A few more Felipe moments that I must share, because I feel they reveal the kind of relationship I have with him: on the night of my birthday, our mom was out visiting someone, and Felipe did not want us to have a normal onces by ourselves, so he took me out for pizza! (Incidentally, that kid loves pizza.) It was just so damn cute, I didn't even know what to say. The night we went out to celebrate my birthday with all our friends, I got in a fight with our cousin Nacho, and in the car on the way home at seven thirty in the morning, Felipe knew I was really upset, and kept asking me if I was okay, said that he didn't want anything to be bad for me, and then said that he loves me.
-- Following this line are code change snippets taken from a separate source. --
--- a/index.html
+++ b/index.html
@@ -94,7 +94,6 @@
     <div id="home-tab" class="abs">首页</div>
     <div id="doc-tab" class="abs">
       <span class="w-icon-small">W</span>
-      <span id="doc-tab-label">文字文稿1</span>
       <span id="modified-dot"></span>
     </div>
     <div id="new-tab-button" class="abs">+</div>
It was so sweet and precious, and really did make me feel a lot better about being screamed at. Also, on Saturday, we had a grandma of some sort over for a huge lunch for her 89 birthday, and at the table, it was Felipe, me, and four old ladies. Cute, but seriously, after a lunch on Chilean time (meaning piles of food and an endless stretch of time), I had my fill of both food and old lady chatter. Knowing I am terrified of being rude or seeming ungrateful, Felipe excused himself, grinned at me, and said under his breath in English, "Come on!" and we made our escape. One of my favorite things is when he speaks English at random to me. His favorite phrases are "Thank you very much," which with his accent comes out as "Sank you," and nearly kills me every time because it is so cute, and "Relax!", which has become a running joke with us because he always tells me to relax when I am getting too excited, ranting, or yelling about something--all frequent occurrences with me!
I am grateful for his companionship. I would probably be a lot more lonely without him here. I look forward to weekends when he comes home, because things are always more lively with him around! We share similar opinions about a lot of places and people in Chillan, and it is so easy to be around him. He is nothing close to a replacement for my real brother, but I do love him in the way you love a family member, and every time I think about the fact that one day I will leave him, leave Chile, and my weekends will not be filled with the craziness of our nights out, heart-to-hearts, gossip, movies...my heart constricts and I have to stop thinking about it. Sometimes, I cannot avoid the knowledge that I am going to spend the rest of my life missing Chile. And now, missing my host brother, my companion, the person who has made me feel most welcome here, my first real Chilean friend.
I had to include this photo, because it is so terrible. It is evidence of a running joke between us, because somehow, no matter what the circumstances are, we always manage to take the WORST pictures together. And this one is, by far, the worst! Haha!